Oh, bring us some figgy pudding, oh bring us some figgy pudding, oh bring us some figgy pudding and bring it right here.”

Rehearsing that familiar song for Christmas pageants in elementary school, my friends and I giggled as we sang “piggy pudding,” having no idea what “figgy pudding,” was.

Years later, as my interest in food history and trivia grew, I learned that the correct name is, of course, figgy pudding, even though it contains no figs and bears no resemblance to what we think of as pudding.

According to Debbie Waugh, historic coordinator for Historic Green Spring House in Alexandria, Va., there is considerable Christian symbolism associated with this traditional British Christmas dessert.

The classic dish had 13 ingredients — representing Christ and the 12 apostles, says Waugh. It was served with a sprig of holly on top, symbolizing the crown of thorns.

“The most important part of the Christmas pudding tradition — we pour a bit of brandy over it and set it aflame to great applause." That particular tradition represents the passion of Christ, says Waugh.

Figgy pudding, also known as plum pudding (although it contains no plums) or Christmas pudding is a staple of the British holiday table. “Plum”was a pre-Victorian generic term for any type of dried fruit, but most specifically, raisins, according to Waugh. So it would not be unusual for a firm, round steamed cake full of raisins, currants and brandy to have “plum” in its name. “Pudding” in Britain is the  sweet, final course of a meal, in other words, dessert,  not  the creamy, custardy treat Americans associate with the word.

You may be familiar with a passage in Charles Dickens’ 1843 book “A Christmas Carol,” in which Mrs. Cratchit emerged from the kitchen, “flushed, but smiling proudly — with the pudding, like a speckled cannon-ball, so hard and firm, blazing in half of half-a-quartern of ignited brandy and bedight with Christmas holly stuck into the top.”

By the 19th century, “Stir-Up” Sunday, the first Sunday before Advent, had become the day designated for British cooks to prepare their figgy pudding.

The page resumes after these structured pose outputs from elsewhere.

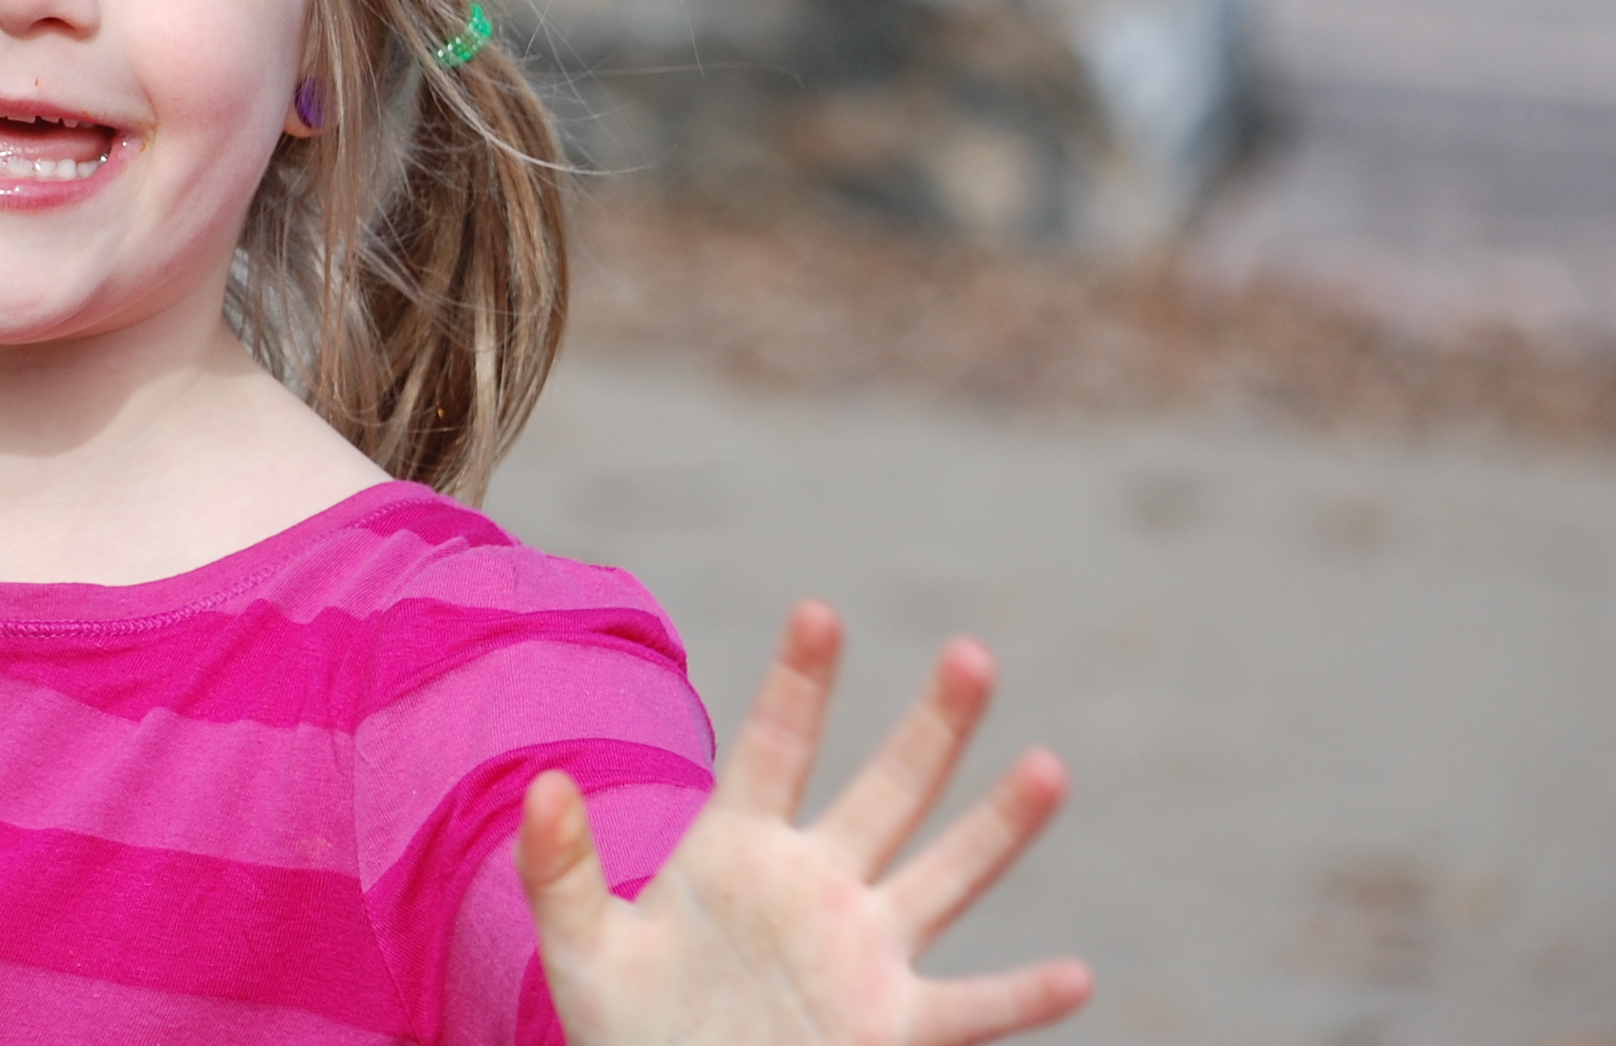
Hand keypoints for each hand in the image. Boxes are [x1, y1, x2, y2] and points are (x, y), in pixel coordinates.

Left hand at [517, 600, 1090, 1045]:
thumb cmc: (628, 1027)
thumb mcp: (583, 948)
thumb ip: (563, 868)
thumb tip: (540, 784)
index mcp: (741, 846)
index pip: (776, 744)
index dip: (800, 681)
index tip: (820, 611)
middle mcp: (818, 883)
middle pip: (888, 790)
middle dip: (931, 726)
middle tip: (973, 654)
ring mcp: (862, 951)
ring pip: (945, 877)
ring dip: (998, 828)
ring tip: (1049, 768)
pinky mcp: (889, 1026)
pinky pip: (966, 1009)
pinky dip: (1020, 997)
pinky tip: (1075, 976)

Entire families helped, with each member giving the mixture a stir and hoping for good luck. The puddings were then boiled for several hours and then stored for a month or so to allow their spices to develop.

I considered including one of the many recipes I found for figgy, plum or Christmas pudding in today’s column, but they are so labor-intensive and time-consuming I thought better of it.

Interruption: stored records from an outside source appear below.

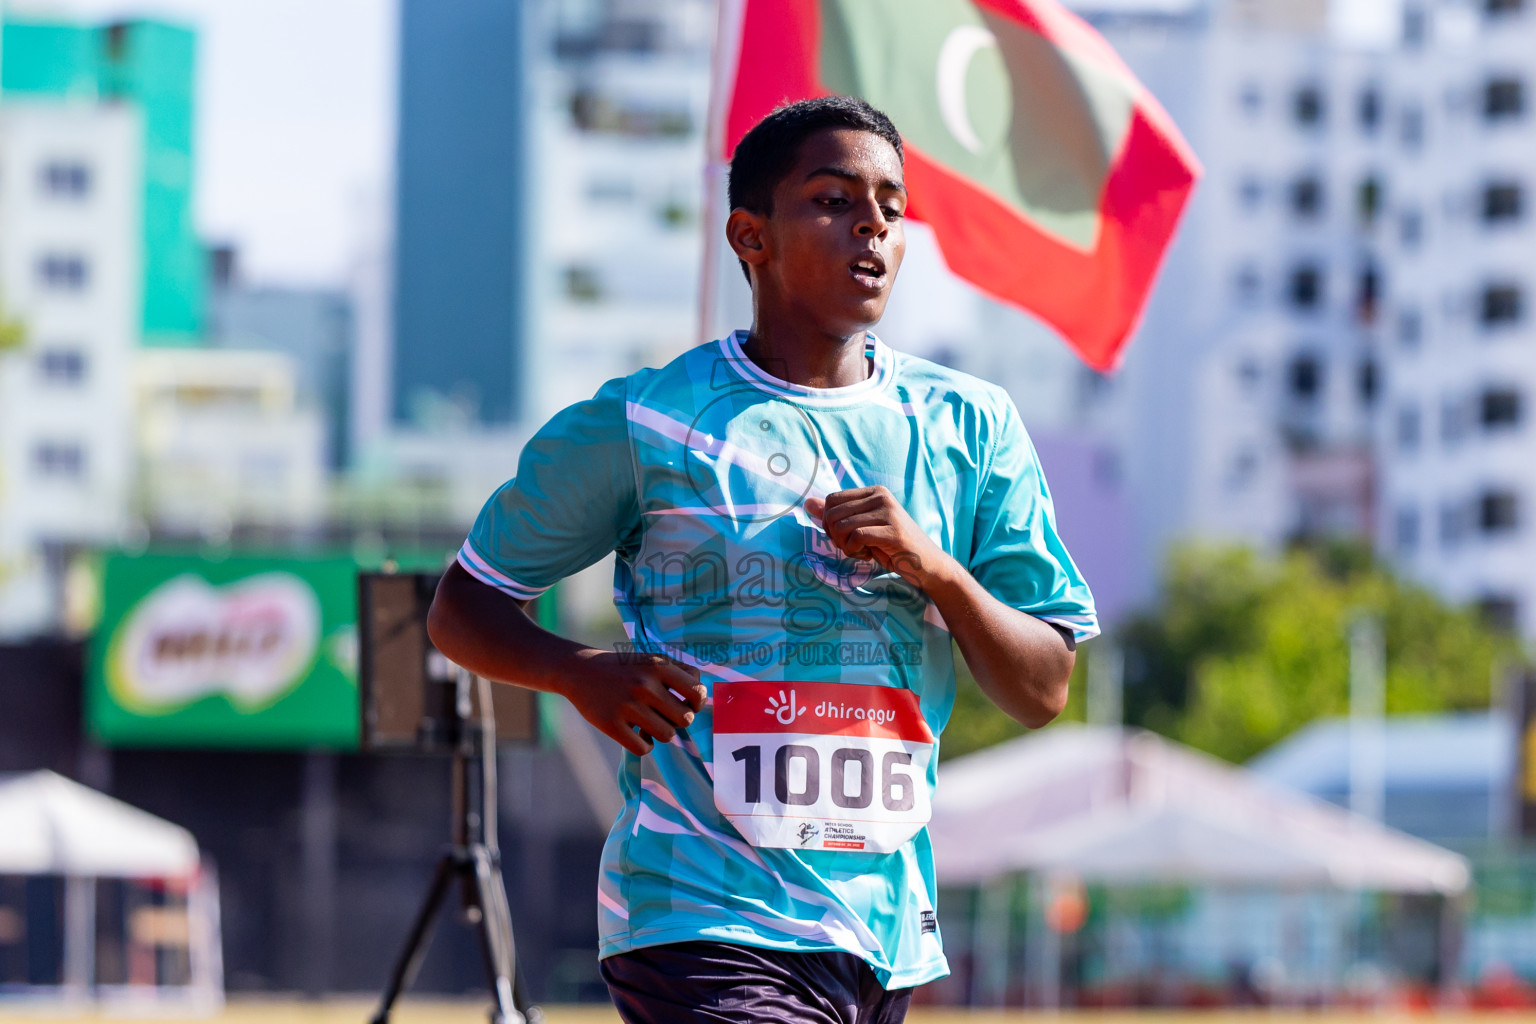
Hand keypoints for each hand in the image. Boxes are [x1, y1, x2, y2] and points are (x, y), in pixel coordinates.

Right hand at [557, 650, 706, 754]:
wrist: (579, 670)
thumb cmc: (624, 668)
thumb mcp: (651, 659)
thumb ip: (679, 673)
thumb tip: (703, 698)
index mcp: (658, 666)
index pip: (697, 693)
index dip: (696, 703)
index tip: (686, 704)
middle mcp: (644, 684)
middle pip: (685, 719)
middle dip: (678, 720)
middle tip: (665, 715)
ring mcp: (627, 705)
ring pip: (667, 735)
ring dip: (662, 733)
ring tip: (650, 723)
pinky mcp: (611, 724)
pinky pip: (644, 748)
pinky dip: (645, 745)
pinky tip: (637, 734)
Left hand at [804, 486, 957, 591]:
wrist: (927, 565)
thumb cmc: (893, 548)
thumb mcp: (862, 528)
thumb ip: (836, 515)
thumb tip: (807, 503)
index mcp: (874, 492)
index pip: (831, 500)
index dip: (829, 523)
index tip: (845, 537)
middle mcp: (881, 496)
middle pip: (832, 513)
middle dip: (835, 536)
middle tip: (853, 547)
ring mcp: (888, 512)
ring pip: (842, 526)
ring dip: (845, 546)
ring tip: (862, 551)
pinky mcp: (893, 531)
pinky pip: (856, 537)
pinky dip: (855, 551)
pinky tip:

I did, however, find another traditional holiday recipe that has similar flavors but doesn’t require special equipment or too much time.

Sugarplums

½ cup pitted dates, coarsely chopped

½ cup toasted walnuts, coarsely chopped

¼ cup dried cranberries

¼ cup prunes, coarsely chopped

¼ cup toasted, skinned hazelnuts, finely chopped

2 tablespoons cherry preserves

½ teaspoon ground cinnamon

1/8 teaspoon ground cloves

½ cup granulated sugar

Place chopped dates, prunes, cranberries, hazelnuts and walnuts in a food processor. Pulse a few times. Add cherry preserves, cinnamon and cloves; pulse several more times until mixture begins to come together. It should retain its coarse texture but hold its shape when you squeeze it between your fingers. Don’t over process into a sticky paste.

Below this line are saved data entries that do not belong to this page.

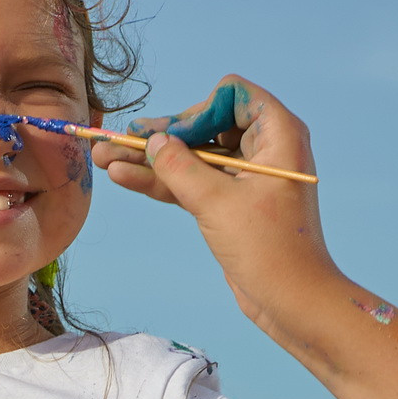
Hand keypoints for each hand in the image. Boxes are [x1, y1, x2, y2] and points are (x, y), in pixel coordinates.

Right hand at [92, 75, 334, 320]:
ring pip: (192, 157)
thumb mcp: (217, 202)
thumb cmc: (268, 249)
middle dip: (162, 135)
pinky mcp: (231, 203)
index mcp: (278, 135)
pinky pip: (192, 182)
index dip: (198, 111)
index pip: (232, 96)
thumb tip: (154, 141)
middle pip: (205, 125)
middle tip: (122, 138)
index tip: (172, 138)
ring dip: (152, 159)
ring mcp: (245, 178)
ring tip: (105, 156)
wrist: (292, 302)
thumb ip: (180, 168)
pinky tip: (123, 176)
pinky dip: (162, 181)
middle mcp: (264, 150)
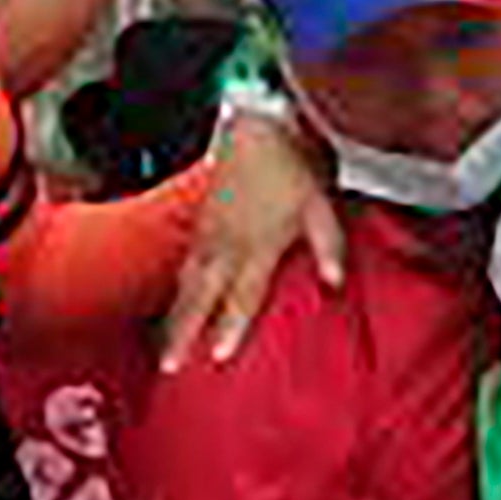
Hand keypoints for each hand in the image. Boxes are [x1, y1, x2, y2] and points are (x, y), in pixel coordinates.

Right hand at [162, 109, 343, 367]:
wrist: (256, 132)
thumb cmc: (292, 171)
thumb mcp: (320, 207)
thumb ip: (329, 246)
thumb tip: (336, 283)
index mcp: (256, 246)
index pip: (242, 296)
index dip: (230, 327)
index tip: (217, 357)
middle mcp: (226, 247)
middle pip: (201, 299)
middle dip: (183, 335)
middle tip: (170, 368)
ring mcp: (208, 237)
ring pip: (186, 286)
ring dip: (174, 320)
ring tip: (165, 351)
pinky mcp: (200, 227)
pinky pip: (184, 267)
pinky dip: (176, 292)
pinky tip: (174, 308)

Roll into 1-inch balls and roll the balls in the granulated sugar until they are fully coated.

Store finished sugarplums in an airtight container between layers of waxed paper until ready to serve.

Store refrigerated for up to 1 month. To serve, place in decorative or metallic candy cups, arrange or stack on a plate or add to a plate of cookies.

It is not apparent that there are nuts in the sugarplums, so it would be a good idea to include a label telling what kind of nuts are in them.